We all suffer from it sooner or later. Every woman's purse takes a battering and eventually begins to fall apart. Think of all the stuff we put into it, especially the things that tend to stretch and distort it, and eventually spell its doom. When it starts to leak coins and plastic cards, and lets important bits of paper (such as £20 notes) fly away in the wind, and generally looks a bit scruffy and coming-apart-at-the-seams, then one is forced to consider:

# Buying a new purse (could be expensive);
# Using a spare purse that has lain unused and unwanted in a drawer for a long time - generally for some very good reason, such as the colour and design being absolutely ghastly, so that if friends see it all personal credibility and reputation for good taste will be lost forever;
# trying to repair - or at least tart up - the purse you love.

I chose the third option. My Mimco purse was leaking coins, and it was well worth repairing rather than junking. My next door neighbour Jackie would disagree. For some time she has been begging me to throw it away. She greatly detests the look of it. I respect her views, but this is a special item from 2009, part of my personal history, and not lightly to be discarded. In any case, it has some rarity value in this country. Mimco - an Australian fashion company - no longer trade in the UK, and so I therefore possess something distinctive and unusual. They do of course have an Internet presence (see http://www.mimco.com.au/default.aspx) but nobody can now physically go into a Mimco shop in the UK and buy one of their products. So I'm going to hang on to this one as long as I can!

I won't (for obvious security reasons) show you a photo of this purse of mine - at least not of its exterior - but I can certainly describe it. It's a compact wallet-style affair, held closed with a press stud, that unfolds to reveal internal pockets and compartments that are actually useful. Two of the bigger pockets are inward-facing, making it harder for things to fall out. There is a large compartment for banknotes, and a zip-up section for holding coins. The exterior is made of shiny black patent leather, and features a big thick bold brass boss with the Mimco logo deeply incised on it. Inside, the leather is gold, all of it finely stitched with gold thread, and the fabric bits are tastefully grey-striped in a hard-wearing fabric that might be silk but surely can't be.
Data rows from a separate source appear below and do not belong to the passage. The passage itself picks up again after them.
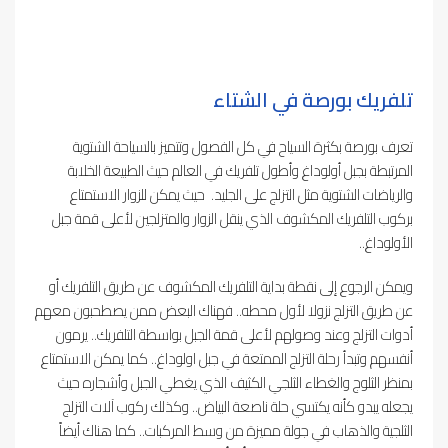
تلفريك بورصة في الشتاء
تعرف بورصة بكثرة السياح في كل الفصول وتتميز بالسياحة الشتوية
المرتبطة بجبل أولوداغ وأطول تلفريك في العالم حيث الطبيعة الخلابة
والرياضات الشتوية مثل التزلج على الجليد. حيث يمكن للزوار الاستمتاع
بركوب التلفريك المكشوف الذي ينقل الزوار والمتزلجين لأعلى قمة جبل
الأولوداغ..
ويمكن الرجوع إلى نقطة بداية التلفريك المكشوف عن طريق التلفريك أو
عن طريق التزلج نزولا لأول محطه.. فهناك البعض ممن يصطحبون معهم
أدوات التزلج وعند وصولهم لأعلى قمة الجبل بواسطة التلفريك.. يرمون
أنفسهم وتبدأ رحلة التزلج الممتعة في جبل اولوداغ.. كما يمكن الاستمتاع
بمنظر الثلوج والغطاء الثلجي الكثيف الذي يغطي الجبل وأشجاره حيث
يجعله يبدو كأنه يكتسي حلة ناصعة البياض.. وكذلك ركوب آلات التزلج
الثلجية والذهاب في جولة مميزة من وسط المركبات.. كما هناك أيضاً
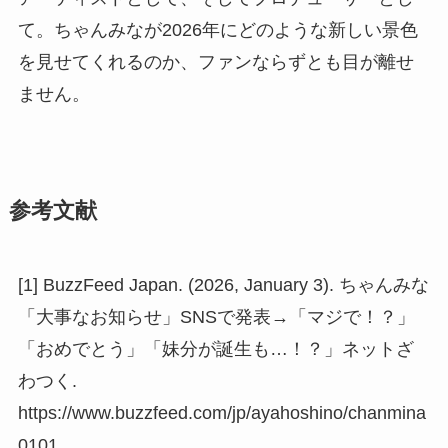
て。ちゃんみなが2026年にどのような新しい景色
を見せてくれるのか、ファンならずとも目が離せ
ません。
参考文献
[1] BuzzFeed Japan. (2026, January 3). ちゃんみな
「大事なお知らせ」SNSで発表→「マジで！？」
「おめでとう」「妹分が誕生も…！？」ネットざ
わつく.
https://www.buzzfeed.com/jp/ayahoshino/chanmina
0101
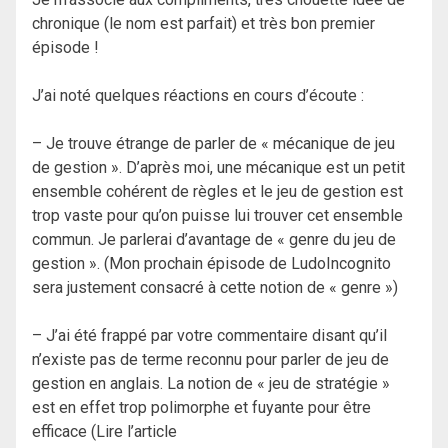
chronique (le nom est parfait) et très bon premier
épisode !
J’ai noté quelques réactions en cours d’écoute :
– Je trouve étrange de parler de « mécanique de jeu
de gestion ». D’après moi, une mécanique est un petit
ensemble cohérent de règles et le jeu de gestion est
trop vaste pour qu’on puisse lui trouver cet ensemble
commun. Je parlerai d’avantage de « genre du jeu de
gestion ». (Mon prochain épisode de LudoIncognito
sera justement consacré à cette notion de « genre »)
– J’ai été frappé par votre commentaire disant qu’il
n’existe pas de terme reconnu pour parler de jeu de
gestion en anglais. La notion de « jeu de stratégie »
est en effet trop polimorphe et fuyante pour être
efficace (Lire l’article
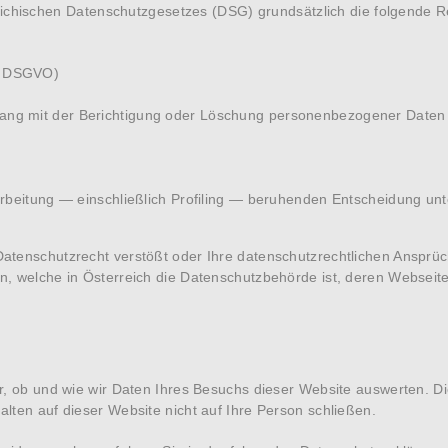
eichischen
Datenschutzgesetzes (DSG)
grundsätzlich die folgende R
17 DSGVO)
hang mit der Berichtigung oder Löschung personenbezogener Daten
rarbeitung — einschließlich Profiling — beruhenden Entscheidung un
tenschutzrecht verstößt oder Ihre datenschutzrechtlichen Ansprüch
n, welche in Österreich die Datenschutzbehörde ist, deren Webseite
er, ob und wie wir Daten Ihres Besuchs dieser Website auswerten.
lten auf dieser Website nicht auf Ihre Person schließen.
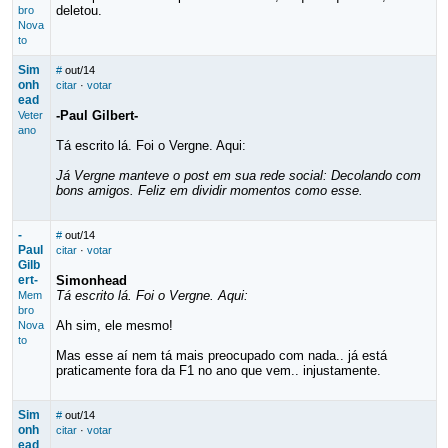
deletou.
bro
Nova
to
Sim
#
out/14
onh
citar
·
votar
ead
-Paul Gilbert-
Veter
ano
Tá escrito lá. Foi o Vergne. Aqui:
Já Vergne manteve o post em sua rede social: Decolando com
bons amigos. Feliz em dividir momentos como esse.
-
#
out/14
Paul
citar
·
votar
Gilb
ert-
Simonhead
Tá escrito lá. Foi o Vergne. Aqui:
Mem
bro
Ah sim, ele mesmo!
Nova
to
Mas esse aí nem tá mais preocupado com nada.. já está
praticamente fora da F1 no ano que vem.. injustamente.
Sim
#
out/14
onh
citar
·
votar
ead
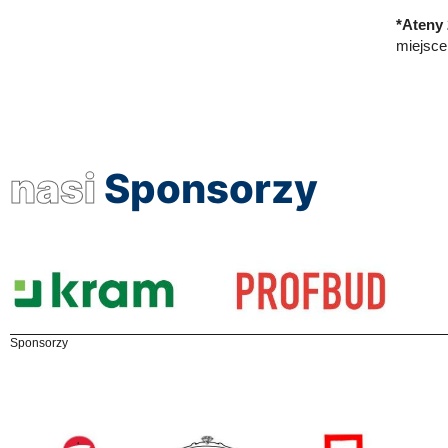
*Ateny 
miejsce
nasi
Sponsorzy
Sponsorzy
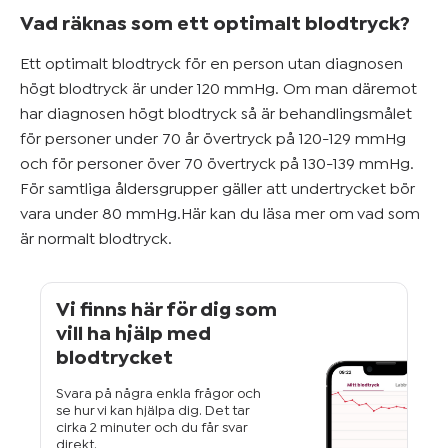
Vad räknas som ett optimalt blodtryck?
Ett optimalt blodtryck för en person utan diagnosen
högt blodtryck är under 120 mmHg. Om man däremot
har diagnosen högt blodtryck så är behandlingsmålet
för personer under 70 år övertryck på 120-129 mmHg
och för personer över 70 övertryck på 130-139 mmHg.
För samtliga åldersgrupper gäller att undertrycket bör
vara under 80 mmHg.Här kan du läsa mer om vad som
är normalt blodtryck.
Vi finns här för dig som
vill ha hjälp med
blodtrycket
Svara på några enkla frågor och
se hur vi kan hjälpa dig. Det tar
cirka 2 minuter och du får svar
direkt.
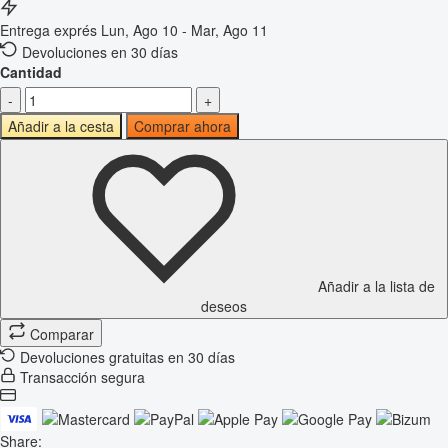
Entrega exprés
Lun, Ago 10 - Mar, Ago 11
Devoluciones en 30 días
Cantidad
-
+
Añadir a la cesta
Comprar ahora
Añadir a la lista de
deseos
Comparar
Devoluciones gratuitas en 30 días
Transacción segura
Share:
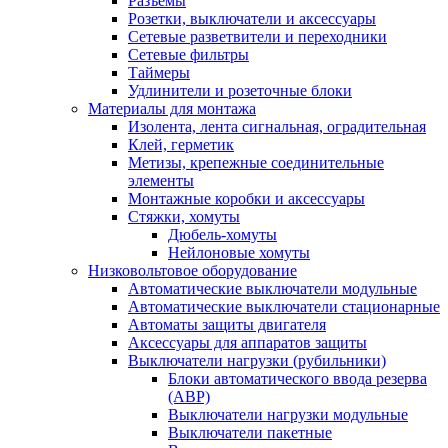
Разъемы
Розетки, выключатели и аксессуары
Сетевые разветвители и переходники
Сетевые фильтры
Таймеры
Удлинители и розеточные блоки
Материалы для монтажа
Изолента, лента сигнальная, оградительная
Клей, герметик
Метизы, крепежные соединительные
элементы
Монтажные коробки и аксессуары
Стяжки, хомуты
Дюбель-хомуты
Нейлоновые хомуты
Низковольтовое оборудование
Автоматические выключатели модульные
Автоматические выключатели стационарные
Автоматы защиты двигателя
Аксессуары для аппаратов защиты
Выключатели нагрузки (рубильники)
Блоки автоматического ввода резерва
(АВР)
Выключатели нагрузки модульные
Выключатели пакетные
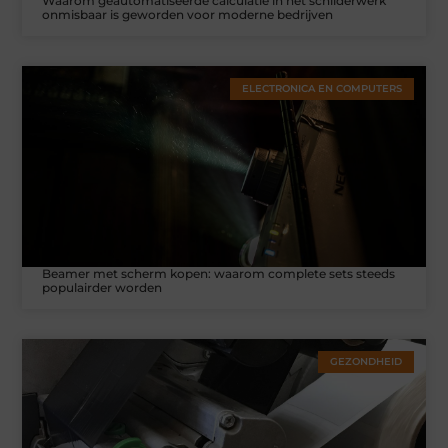
Waarom geautomatiseerde calculatie in het schilderwerk
onmisbaar is geworden voor moderne bedrijven
ELECTRONICA EN COMPUTERS
Beamer met scherm kopen: waarom complete sets steeds
populairder worden
GEZONDHEID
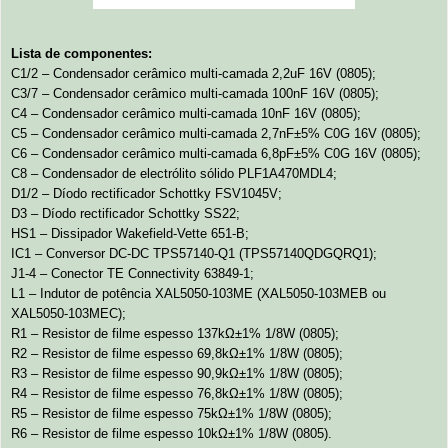
Lista de componentes:
C1/2 – Condensador cerâmico multi-camada 2,2uF 16V (0805);
C3/7 – Condensador cerâmico multi-camada 100nF 16V (0805);
C4 – Condensador cerâmico multi-camada 10nF 16V (0805);
C5 – Condensador cerâmico multi-camada 2,7nF±5% C0G 16V (0805);
C6 – Condensador cerâmico multi-camada 6,8pF±5% C0G 16V (0805);
C8 – Condensador de electrólito sólido PLF1A470MDL4;
D1/2 – Díodo rectificador Schottky FSV1045V;
D3 – Díodo rectificador Schottky SS22;
HS1 – Dissipador Wakefield-Vette 651-B;
IC1 – Conversor DC-DC TPS57140-Q1 (TPS57140QDGQRQ1);
J1-4 – Conector TE Connectivity 63849-1;
L1 – Indutor de potência XAL5050-103ME (XAL5050-103MEB ou
XAL5050-103MEC);
R1 – Resistor de filme espesso 137kΩ±1% 1/8W (0805);
R2 – Resistor de filme espesso 69,8kΩ±1% 1/8W (0805);
R3 – Resistor de filme espesso 90,9kΩ±1% 1/8W (0805);
R4 – Resistor de filme espesso 76,8kΩ±1% 1/8W (0805);
R5 – Resistor de filme espesso 75kΩ±1% 1/8W (0805);
R6 – Resistor de filme espesso 10kΩ±1% 1/8W (0805).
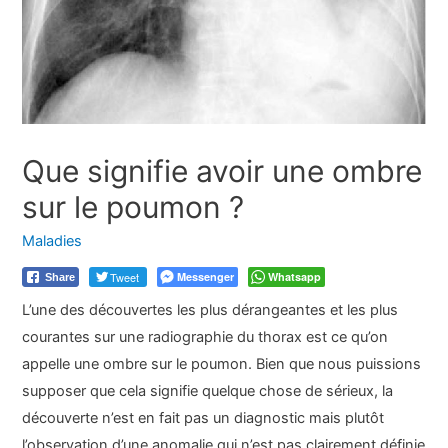
Que signifie avoir une ombre
sur le poumon ?
Maladies
Tweet
Messenger
Whatsapp
Share
L’une des découvertes les plus dérangeantes et les plus
courantes sur une radiographie du thorax est ce qu’on
appelle une ombre sur le poumon. Bien que nous puissions
supposer que cela signifie quelque chose de sérieux, la
découverte n’est en fait pas un diagnostic mais plutôt
l’observation d’une anomalie qui n’est pas clairement définie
The exterior has a 'slippery' feel, and that brass boss is unmistakable. It's therefore a purse that can be found easily by touch alone - if you know where in my bag I store it, of course! And I'm not giving that away!

I bought it from House of Fraser in Plymouth for £59 in July 2009, during my first solo caravanning outing to the West Country. Wow, seven years ago... It has aged pretty well, considering all the handling it gets. Although there are many small signs of wear and tear, it isn't yet tatty or disreputable, and I think it will soldier on for some time yet. I hope so - I haven't yet found anything else quite like it.

Anyway, the stitching of the coin compartment was coming undone, and it was time to do something about it. Here are two shots, showing my purse with the plastic membership and loyalty cards and coins taken out, and a restitching of the coin section in progress:


The coin section has side wall at one end, to let it gape a bit when looking for the right coins. The stitching at the top edge, and the stitching in the bottom corner, had both come adrift. The bottom corner would leak small 5p coins, and it had become all too easy for the entire side wall to bulge out and leak £1 coins. Renewing the stitching - even in my very amateurish way - was bound to improve the situation, and it has. It just needed twenty minutes. As you can see, I did have some gold-coloured cotton thread, even if I couldn't mimic the precision of the original stitching.

Another job done!

1 comment:

  1. Get rid of 5p coins! they fill a purse t no real purpose...

    When I sensed my purse starting to show superficial wear I found an exact replacement for when needed. Now the old one is ready and waiting with holiday money in place.